2. Allergene nach Anspruch 1, worin der durchschnittliche Prozentsatz der modifizierten primären Aminogruppen im Bereich von 75 bis 100% liegt.

3. Allergene nach dem Anspruch 2, bei denen der besagte Prozentsatz bei ungefähr 90% liegt.

4. Chemisch-modifizierte Allergene, deren allergene Reaktivität im Vergleich zu der des betreffenden nativen Allergenmaterials vermindert ist, und die in der Lage sind, spezifische gegen das betreffende native Allergenmaterial gerichtete Antikörper zu induzieren, worin vorgenannte chemisch-modifizierte Allergene dadurch gekennzeichnet sind, daß sie aus den betreffenden nativen Allergenen durch Behandlung mit einem Alkalimetallzyanat, einem organischen Isozyanat oder einem organischen Isothiozyanat in alkalischem Medium erhalten werden können.

5. Allergene nach Anspruch 4, worin die vorgenannte Behandlung mit einem Alkalimetallzyanat bei einem pH-Wert zwischen 7 und 11, bei einer Temperatur zwischen Raumtemperatur und 50 ºC und innerhalb einer Gesamtzeit zwischen 12 und 36 Stunden durchgeführt wird.

6. Allergene nach Anspruch 5, worin der pH-Wert während der vorgenannten Behandlung zwischen 9 und 9,6 liegt.

7. Allergene nach Anspruch 5, worin die Temperatur während der vorgenannten Behandlung zwischen 35 ºC und 40 ºC beträgt.

8. Allergene nach Anspruch 5, worin die Gesamtzeit der vorgenannten Behandlung zwischen 16 und 24 Stunden beträgt.

9. Allergene nach Anspruch 4, worin die vorgenannte Behandlung mit einem organischen Isozyanat oder mit einem organischen Isothiozyanat bei einem pH-Wert zwischen 7 und 11, bei einer der Raumtemperatur gleichen oder niedrigeren Temperatur und während einer Gesamtzeit zwischen 30 Minuten und 8 Stunden durchgeführt wird.

10. Allergene nach Anspruch 9, worin der pH-Wert während der vorgenannten Behandlung zwischen 9 und 9,6 liegt.
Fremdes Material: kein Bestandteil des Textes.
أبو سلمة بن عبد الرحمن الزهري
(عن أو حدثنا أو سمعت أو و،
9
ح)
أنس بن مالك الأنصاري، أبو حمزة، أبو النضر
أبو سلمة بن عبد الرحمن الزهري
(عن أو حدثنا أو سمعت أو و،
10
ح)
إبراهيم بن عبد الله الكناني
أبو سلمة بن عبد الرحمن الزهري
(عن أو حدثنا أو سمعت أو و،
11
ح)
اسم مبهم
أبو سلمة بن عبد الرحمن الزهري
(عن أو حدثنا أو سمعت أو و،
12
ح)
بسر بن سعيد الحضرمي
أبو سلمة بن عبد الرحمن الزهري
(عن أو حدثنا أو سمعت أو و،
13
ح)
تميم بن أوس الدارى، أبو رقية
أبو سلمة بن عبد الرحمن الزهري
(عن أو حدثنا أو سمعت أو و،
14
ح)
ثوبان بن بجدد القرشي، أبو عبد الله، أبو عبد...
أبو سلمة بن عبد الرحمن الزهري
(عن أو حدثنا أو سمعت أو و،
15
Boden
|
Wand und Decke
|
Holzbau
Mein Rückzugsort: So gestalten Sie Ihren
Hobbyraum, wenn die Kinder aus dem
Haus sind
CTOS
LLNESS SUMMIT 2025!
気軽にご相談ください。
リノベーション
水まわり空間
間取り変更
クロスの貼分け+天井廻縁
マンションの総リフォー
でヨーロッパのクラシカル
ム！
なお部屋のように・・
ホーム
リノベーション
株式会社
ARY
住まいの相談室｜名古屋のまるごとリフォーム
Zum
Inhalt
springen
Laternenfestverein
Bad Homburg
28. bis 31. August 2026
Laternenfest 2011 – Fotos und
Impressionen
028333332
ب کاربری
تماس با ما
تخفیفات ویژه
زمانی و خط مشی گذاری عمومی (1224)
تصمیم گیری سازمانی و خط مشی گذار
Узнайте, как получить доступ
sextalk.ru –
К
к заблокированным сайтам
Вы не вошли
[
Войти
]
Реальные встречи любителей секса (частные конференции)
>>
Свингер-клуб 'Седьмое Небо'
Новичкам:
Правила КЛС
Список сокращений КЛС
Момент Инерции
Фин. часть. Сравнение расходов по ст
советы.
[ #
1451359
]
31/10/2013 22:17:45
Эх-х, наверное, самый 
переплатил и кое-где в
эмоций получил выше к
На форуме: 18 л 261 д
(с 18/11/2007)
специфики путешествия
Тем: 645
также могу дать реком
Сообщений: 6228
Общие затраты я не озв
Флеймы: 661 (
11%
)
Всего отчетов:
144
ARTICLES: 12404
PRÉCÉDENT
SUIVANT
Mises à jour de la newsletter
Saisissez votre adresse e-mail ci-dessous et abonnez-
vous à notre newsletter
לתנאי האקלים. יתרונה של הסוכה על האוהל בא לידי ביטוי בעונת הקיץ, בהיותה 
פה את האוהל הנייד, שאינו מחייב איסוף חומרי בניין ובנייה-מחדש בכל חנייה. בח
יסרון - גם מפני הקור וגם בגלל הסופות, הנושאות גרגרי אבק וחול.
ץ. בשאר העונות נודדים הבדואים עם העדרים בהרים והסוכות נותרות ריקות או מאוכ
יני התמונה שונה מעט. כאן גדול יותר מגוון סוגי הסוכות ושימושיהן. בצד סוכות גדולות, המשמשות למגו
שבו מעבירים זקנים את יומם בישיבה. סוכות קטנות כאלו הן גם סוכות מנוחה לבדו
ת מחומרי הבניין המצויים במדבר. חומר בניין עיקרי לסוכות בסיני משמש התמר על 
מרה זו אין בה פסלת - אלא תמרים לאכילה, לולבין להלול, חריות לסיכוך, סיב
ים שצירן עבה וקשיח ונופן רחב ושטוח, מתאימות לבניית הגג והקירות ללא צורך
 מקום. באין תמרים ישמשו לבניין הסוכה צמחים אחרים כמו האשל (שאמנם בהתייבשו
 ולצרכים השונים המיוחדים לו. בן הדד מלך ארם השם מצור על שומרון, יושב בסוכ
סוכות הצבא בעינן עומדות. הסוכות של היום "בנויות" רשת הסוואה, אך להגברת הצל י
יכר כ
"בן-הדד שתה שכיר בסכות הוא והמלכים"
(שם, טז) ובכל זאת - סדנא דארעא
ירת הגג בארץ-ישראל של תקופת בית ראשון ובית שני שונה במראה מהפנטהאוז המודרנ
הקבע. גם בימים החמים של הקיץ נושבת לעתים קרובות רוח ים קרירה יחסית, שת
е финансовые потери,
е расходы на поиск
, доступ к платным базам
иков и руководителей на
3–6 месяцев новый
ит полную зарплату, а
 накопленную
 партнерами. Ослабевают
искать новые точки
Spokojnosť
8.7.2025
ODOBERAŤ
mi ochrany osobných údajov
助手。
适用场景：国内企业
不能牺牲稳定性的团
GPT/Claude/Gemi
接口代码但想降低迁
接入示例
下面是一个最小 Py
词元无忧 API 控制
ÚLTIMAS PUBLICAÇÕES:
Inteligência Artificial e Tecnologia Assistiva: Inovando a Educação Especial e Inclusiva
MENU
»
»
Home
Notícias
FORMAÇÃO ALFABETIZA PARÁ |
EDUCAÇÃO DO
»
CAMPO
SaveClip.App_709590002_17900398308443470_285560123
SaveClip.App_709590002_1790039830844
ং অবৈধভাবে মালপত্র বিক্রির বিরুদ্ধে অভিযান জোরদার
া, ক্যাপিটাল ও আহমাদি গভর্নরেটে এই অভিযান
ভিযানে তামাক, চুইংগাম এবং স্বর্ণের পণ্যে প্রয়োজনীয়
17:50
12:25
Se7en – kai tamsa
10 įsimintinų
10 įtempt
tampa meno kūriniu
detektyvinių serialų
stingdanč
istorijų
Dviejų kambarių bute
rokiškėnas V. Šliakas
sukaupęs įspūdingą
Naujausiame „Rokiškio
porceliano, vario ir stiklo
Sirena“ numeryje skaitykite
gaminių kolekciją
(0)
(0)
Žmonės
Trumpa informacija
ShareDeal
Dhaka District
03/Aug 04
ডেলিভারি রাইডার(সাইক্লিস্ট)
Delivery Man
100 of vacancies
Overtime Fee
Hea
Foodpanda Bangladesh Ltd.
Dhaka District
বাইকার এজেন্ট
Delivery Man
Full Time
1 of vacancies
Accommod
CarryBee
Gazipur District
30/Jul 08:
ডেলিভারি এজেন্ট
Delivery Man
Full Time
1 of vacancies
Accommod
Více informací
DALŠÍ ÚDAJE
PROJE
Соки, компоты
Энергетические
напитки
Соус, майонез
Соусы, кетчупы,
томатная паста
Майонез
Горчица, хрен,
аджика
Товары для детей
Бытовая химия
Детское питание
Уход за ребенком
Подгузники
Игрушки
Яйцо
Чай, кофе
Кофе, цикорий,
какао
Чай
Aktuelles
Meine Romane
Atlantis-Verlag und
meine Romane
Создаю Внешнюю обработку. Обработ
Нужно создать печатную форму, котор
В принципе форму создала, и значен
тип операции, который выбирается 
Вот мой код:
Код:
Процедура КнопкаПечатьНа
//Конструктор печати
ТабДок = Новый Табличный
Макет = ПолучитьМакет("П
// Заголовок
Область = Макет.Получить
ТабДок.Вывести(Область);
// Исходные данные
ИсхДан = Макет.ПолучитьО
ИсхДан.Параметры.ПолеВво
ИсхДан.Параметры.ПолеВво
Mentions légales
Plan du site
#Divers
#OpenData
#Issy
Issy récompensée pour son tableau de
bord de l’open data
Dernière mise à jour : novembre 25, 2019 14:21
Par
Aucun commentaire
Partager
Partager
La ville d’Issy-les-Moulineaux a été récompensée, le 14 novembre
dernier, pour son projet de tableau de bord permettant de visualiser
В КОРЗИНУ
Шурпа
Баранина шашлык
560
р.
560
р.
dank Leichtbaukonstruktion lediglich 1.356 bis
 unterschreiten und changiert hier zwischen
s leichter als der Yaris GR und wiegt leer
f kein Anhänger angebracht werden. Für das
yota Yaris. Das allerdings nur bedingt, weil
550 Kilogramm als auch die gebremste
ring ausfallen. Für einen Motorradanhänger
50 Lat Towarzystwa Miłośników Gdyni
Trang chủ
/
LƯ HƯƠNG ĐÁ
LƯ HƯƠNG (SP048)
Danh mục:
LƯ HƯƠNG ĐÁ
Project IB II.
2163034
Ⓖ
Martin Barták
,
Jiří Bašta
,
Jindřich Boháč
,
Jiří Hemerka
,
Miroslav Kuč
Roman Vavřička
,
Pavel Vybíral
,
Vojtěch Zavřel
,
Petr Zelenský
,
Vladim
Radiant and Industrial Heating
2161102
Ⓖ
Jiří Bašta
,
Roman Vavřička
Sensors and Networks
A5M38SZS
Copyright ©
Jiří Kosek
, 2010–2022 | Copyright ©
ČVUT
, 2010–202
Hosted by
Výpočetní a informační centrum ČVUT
11. Allergene nach Anspruch 9, worin die Temperatur während der vorgenannten Behandlung zwischen 0 ºC und 5 ºC beträgt.

12. Allergene nach Anspruch 9, worin die Gesamtzeit der vorgenannten Behandlung zwischen 2 und 4 Stunden beträgt.

13. Ein Verfahren zur Herstellung der chemischmodifizierten Allergene im Einklang mit den vorangegangenen Ansprüchen, worin das Verfahren aus der Behandlung des zugehörigen nativen Allergenmaterials mit einem Alkalimetallzyanat oder mit einem organischen Isozyanat oder mit einem organischen Isothiozyanat in alkalischem Medium besteht.

14. Ein Verfahren nach Anspruch 13, worin die vorgenannte Behandlung bei einem pH-Wert zwischen 9 und 9,6 durchgeführt wird.

15. Ein Verfahren nach den Ansprüchen 13 oder 14, worin vorgenannte Behandlung mit einem Alkalimetallzyanat bei einer Temperatur zwischen Raumtemperatur und 50 ºC und während einer Gesamtzeit zwischen 12 und 36 Stunden durchgeführt wird.

16. Ein Verfahren nach dem Anspruch 15, worin die vorgenannte Temperatur zwischen 35 ºC und 40 ºC beträgt.

17. Ein Verfahren nach den Ansprüchen 13 oder 14, worin vorgenannte Behandlung mit einem organischen Isozyanat oder einem organischen Isothiozyanat bei Raumtemperatur oder einer niedrigeren Temperatur und während einer Gesamtzeit zwischen 30 Minuten und 8 Stunden durchgeführt wird.

18. Ein Verfahren nach dem Anspruch 17, worin die vorgenannte Temperatur zwischen 0 ºC und 5 ºC beträgt.

19. Pharmazeutische Präparationen, die die nach den vorstehenden Ansprüchen 1-12 chemisch-modifizierten Allergene zusammen mit einem physiologisch verträglichen Trägerstoff oder Arzneimittelträger enthalten.